Classic Potato Salad
This is a pretty traditional potato salad recipe.  It's very easy and delicious.  I make mine a little "heavy" on the dressing--that's how Randy prefers it.  And he sops up every last drop!
3 lbs potatoes (I used red)
1 cup mayonnaise (or 1/2 cup plain Greek yogurt + 1/2 cup mayonnaise)
1/4 cup milk or white wine (I've used both but I can't remember which I prefer.  This was our first potato salad of the season and I used milk.)
2 stalks of celery, chopped
1/4 cup chopped red onion
2 TB chopped fresh dill
1-2 tsp black pepper

Boil the potatoes in salted water for about 10-15 minutes.  (They won't be fully cooked yet!)  Drain the potatoes then place the colander back over the pan and cover the potatoes with a clean towel and let them steam for about 15-20 minutes.  Meanwhile make the dressing: combine the mayonnaise and milk and mix well.  Chop the celery, onion, and dill.  When the potatoes are done steaming, cut them into chunks and add to the mayonnaise and milk and stir until they are fully coated.  Add the celery, onion, dill, and black pepper.  Mix well and refrigerate for at least a few hours so the flavors can combine.

Monday, March 31, 2014

Day 71: Salmon Burgers, Green Beans & Brussel Sprouts

I made salmon burgers once while I was pregnant with Noah.  They were pretty good, but I think this recipe is better (originally from Rachael Ray, but I didn't follow it exactly, just got a basic idea of where to go).  The spread for the buns reminds me of a vegetable dip.  The burgers are so flavorful, yet no extra salt or pepper is needed!

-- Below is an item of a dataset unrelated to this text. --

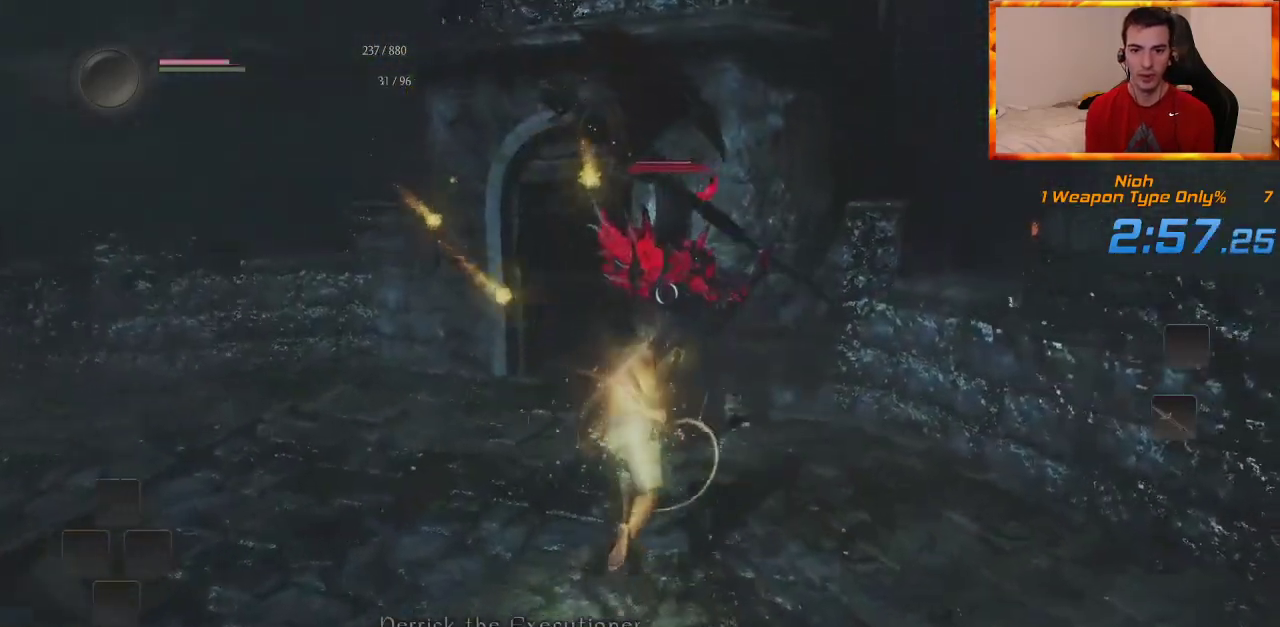
{"dt_ms": 500, "buttons": [], "left_stick": "up", "right_stick": "center", "events": [[100, "SQUARE", "up"], [167, "SQUARE", "down"], [283, "SQUARE", "up"], [350, "SQUARE", "down"], [467, "SQUARE", "up"]]}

Salmon Burgers (makes 4 burgers)
1 1/2 lb salmon filet
2 TB onion flakes
1 TB any grill or steak seasoning (I used Tastefully Simple Ultimate Steak Seasoning)
2-3 TB chopped fresh dill
1 TB poppy seeds (optional)
1/2 cup sour cream
1/2 cup softened cream cheese
3 chopped scallions
juice of 1 lemon
kaiser or bulkie rolls
lettuce
tomato

Cut the salmon filet into chunks and place in food processor.
Pulse until completely ground.
Mix the ground salmon with the onion flakes, steak seasoning, dill, and poppy seeds.  Form into patties.  You can either grill them on a grill top, skillet, or under the broiler.  I did it under the broiler.  While they are cooking, mix the sour cream, cream cheese, scallion, and lemon juice.  Toast the buns and spread the mix on the buns.  Layer the lettuce, tomatoes, and cooked salmon patties on the buns.
 I served the burgers with green beans and brussel sprouts.  I fried the brussel sprouts with butter and seasoned both vegetables with salt and pepper.  We also had tortilla chips and salsa.


Friday, February 28, 2014

Day 40: Bleu Burgers, Sweet Potato Fries, Steamed Broccoli

I wrote briefly about this recipe on my facebook page before I started this blog and had a good response.  So I guess it's time to turn it into a blog recipe!  I've said before that we LOVE burgers.  And it's so true.  On my second burger recipe by day 40, and there would definitely be more if I wasn't trying so hard to have recipe variation.  The first burger I featured was the breakfast burger.  That post also includes a list of things I think are "must-haves" for a really good burger.  Tonight, we're doing bleu burgers.  There's a different recipe for bleu burgers in almost every one of my recipe books.  The one I am most partial to comes from Ree Drummond, The Pioneer Woman.  (You'll be seeing another recipe of hers tomorrow night, too!)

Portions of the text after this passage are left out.